• TRABALHO SOLICITADO:
Responda com base no texto sobre a herança da professora Soraya:
(a) Em qual vara judicial foi proposta a ação do pai de Soraya?
(b) Que artigo do Código Civil prevê a figura do herdeiro indigno?
(c) Em que cidade Matteos está preso?

• TRECHO FORNECIDO:
+++

Em 21 de agosto deste ano, trouxemos uma questão jurídica referente à partilha de bens da professora assassinada pelo próprio filho. O caso chocou o país e provocou reflexão jurídica: pode um filho que mata a mãe herdar seus bens?
O caso da professora Soraya Tatiana Bonfim França, assassinada em Belo Horizonte pelo próprio filho, Matteos França Campos, expôs de forma cruel os limites da lei diante de laços rompidos pela violência, causada pelo vício em jogos e apostas.
Agora, o tema volta ao debate com a notícia de que o pai de Soraya, Nilton Oliveira França, conseguiu uma decisão provisória junto à 4ª Vara de Sucessões de Belo Horizonte, para garantir que o assassino da professora não possa usufruir de nenhum bem deixado por ela. A ação judicial para declarar o neto indigno de herdar os bens da filha foi distribuída no final do mês de agosto, quando foi proferida a decisão judicial.
Mas a mídia tomou ciência do bloqueio de bens somente nesta terça-feira (14/10), quando foi expedida a citação para Matteos, preso em Caeté, na região metropolitana de Belo Horizonte.
Justiça civil como extensão da reparação moral
A ação foi proposta na 4ª Vara de Sucessões de Belo Horizonte e busca impedir que Matteos – preso preventivamente – possa administrar, usar ou dispor dos bens deixados pela mãe.
Trata-se de uma medida legítima e necessária. No Direito, chamamos de “herdeiro indigno” aquele que, por ato doloso, atenta contra a vida, a honra ou a liberdade de quem lhe transmitiria a herança. É o que prevê o artigo 1.814 do Código Civil.
Mas, como já explicamos em nosso artigo anterior, essa exclusão não é automática. É preciso uma decisão judicial que reconheça formalmente a indignidade.
Somente então o herdeiro perde todos os direitos sucessórios — inclusive o da legítima, que é a parte que a lei reserva obrigatoriamente aos filhos.
A ética como fundamento do Direito de Família
Ao ingressar com a ação, o pai de Soraya cumpre um papel que vai além da defesa patrimonial: ele busca afirmar um princípio moral.

+++

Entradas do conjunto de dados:
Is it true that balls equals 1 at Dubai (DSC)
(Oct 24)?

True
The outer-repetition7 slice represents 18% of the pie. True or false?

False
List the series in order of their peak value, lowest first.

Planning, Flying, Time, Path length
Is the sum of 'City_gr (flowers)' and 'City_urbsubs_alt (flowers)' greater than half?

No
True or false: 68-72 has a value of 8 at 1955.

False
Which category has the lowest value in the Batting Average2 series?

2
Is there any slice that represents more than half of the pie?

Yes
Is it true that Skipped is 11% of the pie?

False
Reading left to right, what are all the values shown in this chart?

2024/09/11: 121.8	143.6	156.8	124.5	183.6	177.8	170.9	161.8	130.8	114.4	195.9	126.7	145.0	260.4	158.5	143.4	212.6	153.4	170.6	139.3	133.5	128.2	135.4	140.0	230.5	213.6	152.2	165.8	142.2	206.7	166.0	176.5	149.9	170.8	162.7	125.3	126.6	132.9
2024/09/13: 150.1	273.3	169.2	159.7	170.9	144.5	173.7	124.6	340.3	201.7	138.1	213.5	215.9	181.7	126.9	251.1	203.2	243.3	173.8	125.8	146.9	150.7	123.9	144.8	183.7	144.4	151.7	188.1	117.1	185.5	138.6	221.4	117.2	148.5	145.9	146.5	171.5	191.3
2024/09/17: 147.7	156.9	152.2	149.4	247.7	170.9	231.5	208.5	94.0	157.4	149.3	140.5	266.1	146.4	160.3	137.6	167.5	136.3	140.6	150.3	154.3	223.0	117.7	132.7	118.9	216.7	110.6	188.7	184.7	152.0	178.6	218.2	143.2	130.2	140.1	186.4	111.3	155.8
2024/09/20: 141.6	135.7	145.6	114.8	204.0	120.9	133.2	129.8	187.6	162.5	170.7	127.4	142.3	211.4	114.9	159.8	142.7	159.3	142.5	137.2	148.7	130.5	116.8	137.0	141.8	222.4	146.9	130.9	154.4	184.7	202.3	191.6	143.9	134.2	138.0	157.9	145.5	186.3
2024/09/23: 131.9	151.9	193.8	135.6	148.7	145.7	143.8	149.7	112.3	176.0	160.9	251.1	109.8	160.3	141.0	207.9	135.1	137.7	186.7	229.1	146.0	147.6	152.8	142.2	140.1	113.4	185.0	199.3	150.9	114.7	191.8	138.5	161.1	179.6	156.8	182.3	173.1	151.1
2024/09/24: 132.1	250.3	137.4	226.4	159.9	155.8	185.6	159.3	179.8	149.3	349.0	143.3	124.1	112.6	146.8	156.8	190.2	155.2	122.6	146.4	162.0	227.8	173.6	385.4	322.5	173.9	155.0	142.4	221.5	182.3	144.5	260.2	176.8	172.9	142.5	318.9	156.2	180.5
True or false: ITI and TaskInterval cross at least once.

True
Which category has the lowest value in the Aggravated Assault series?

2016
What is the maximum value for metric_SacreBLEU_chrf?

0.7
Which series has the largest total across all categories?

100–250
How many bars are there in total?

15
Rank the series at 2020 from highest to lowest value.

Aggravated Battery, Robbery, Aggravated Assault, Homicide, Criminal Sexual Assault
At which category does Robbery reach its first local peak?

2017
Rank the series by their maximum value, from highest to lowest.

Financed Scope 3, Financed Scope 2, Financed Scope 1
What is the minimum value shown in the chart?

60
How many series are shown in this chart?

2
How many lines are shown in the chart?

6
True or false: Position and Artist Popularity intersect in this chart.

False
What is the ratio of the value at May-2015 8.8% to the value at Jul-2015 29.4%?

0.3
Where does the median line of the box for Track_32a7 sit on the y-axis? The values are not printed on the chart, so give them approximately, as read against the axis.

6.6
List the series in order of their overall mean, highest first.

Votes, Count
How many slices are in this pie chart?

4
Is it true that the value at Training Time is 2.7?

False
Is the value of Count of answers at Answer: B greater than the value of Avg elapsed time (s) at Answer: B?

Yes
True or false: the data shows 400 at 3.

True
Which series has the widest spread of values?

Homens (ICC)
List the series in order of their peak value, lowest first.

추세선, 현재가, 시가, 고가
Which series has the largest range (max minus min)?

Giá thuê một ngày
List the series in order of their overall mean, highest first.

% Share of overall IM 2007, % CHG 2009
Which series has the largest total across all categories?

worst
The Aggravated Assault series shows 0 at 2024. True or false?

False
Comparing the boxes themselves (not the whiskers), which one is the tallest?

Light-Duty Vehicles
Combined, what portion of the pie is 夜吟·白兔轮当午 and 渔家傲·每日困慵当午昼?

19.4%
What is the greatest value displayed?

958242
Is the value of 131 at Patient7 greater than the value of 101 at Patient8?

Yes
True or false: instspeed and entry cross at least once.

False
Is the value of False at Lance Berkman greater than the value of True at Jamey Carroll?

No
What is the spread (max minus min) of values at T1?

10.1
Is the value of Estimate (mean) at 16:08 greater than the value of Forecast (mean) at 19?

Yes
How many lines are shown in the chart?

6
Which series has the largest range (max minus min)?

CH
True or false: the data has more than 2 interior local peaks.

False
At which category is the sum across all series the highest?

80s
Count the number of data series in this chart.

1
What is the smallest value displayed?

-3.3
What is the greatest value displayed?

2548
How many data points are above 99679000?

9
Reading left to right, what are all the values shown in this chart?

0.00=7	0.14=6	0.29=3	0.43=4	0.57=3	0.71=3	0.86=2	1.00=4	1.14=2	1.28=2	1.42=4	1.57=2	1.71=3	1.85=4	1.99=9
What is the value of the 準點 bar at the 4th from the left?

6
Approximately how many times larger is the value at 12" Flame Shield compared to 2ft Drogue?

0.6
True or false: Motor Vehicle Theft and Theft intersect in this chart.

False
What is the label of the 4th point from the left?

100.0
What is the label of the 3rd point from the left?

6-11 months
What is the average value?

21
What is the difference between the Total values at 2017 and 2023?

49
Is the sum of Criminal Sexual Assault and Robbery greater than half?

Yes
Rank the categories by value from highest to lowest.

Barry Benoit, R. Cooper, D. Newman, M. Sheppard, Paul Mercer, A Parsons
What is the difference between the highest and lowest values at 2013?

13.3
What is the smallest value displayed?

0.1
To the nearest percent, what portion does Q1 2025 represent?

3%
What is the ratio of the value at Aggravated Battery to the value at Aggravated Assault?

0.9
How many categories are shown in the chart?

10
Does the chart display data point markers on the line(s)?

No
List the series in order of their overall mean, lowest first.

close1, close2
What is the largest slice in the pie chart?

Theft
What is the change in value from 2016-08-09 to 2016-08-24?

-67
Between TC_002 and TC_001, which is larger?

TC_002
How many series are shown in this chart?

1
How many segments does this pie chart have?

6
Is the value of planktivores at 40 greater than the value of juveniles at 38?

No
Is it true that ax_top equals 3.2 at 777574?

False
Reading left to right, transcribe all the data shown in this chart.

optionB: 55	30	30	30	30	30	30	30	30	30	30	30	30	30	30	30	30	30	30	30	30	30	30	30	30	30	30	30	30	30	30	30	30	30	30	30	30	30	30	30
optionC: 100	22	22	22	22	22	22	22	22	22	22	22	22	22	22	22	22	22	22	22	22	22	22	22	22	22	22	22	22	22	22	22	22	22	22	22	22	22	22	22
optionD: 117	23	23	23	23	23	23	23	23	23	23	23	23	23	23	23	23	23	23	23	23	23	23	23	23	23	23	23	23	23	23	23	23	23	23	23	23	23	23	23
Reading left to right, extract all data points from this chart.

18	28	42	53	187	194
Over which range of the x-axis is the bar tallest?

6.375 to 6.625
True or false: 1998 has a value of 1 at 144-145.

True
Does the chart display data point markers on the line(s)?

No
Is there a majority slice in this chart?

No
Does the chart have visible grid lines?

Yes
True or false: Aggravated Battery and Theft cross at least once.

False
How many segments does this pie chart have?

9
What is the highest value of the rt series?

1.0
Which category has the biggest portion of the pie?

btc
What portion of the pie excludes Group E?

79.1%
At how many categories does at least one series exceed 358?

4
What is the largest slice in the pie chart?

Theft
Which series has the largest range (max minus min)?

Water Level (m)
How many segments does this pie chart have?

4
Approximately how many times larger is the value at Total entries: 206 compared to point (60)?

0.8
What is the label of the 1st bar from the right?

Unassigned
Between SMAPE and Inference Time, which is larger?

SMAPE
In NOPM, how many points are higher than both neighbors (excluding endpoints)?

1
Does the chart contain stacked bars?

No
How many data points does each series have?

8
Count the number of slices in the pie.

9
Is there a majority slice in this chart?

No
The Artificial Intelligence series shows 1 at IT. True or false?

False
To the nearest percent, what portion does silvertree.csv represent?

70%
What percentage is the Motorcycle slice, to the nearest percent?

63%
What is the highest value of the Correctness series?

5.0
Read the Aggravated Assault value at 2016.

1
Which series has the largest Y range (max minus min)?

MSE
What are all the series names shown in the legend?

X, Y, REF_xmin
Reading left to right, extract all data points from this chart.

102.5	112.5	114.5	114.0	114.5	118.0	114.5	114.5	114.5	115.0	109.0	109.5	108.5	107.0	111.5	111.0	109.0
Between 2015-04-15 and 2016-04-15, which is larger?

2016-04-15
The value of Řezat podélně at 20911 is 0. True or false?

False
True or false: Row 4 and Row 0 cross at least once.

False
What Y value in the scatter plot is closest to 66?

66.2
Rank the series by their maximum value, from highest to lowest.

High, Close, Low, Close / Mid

+++

• RESULTADO DA TAREFA:
(a) Na 4ª Vara de Sucessões de Belo Horizonte.
(b) O artigo 1.814.
(c) Em Caeté, na região metropolitana de Belo Horizonte.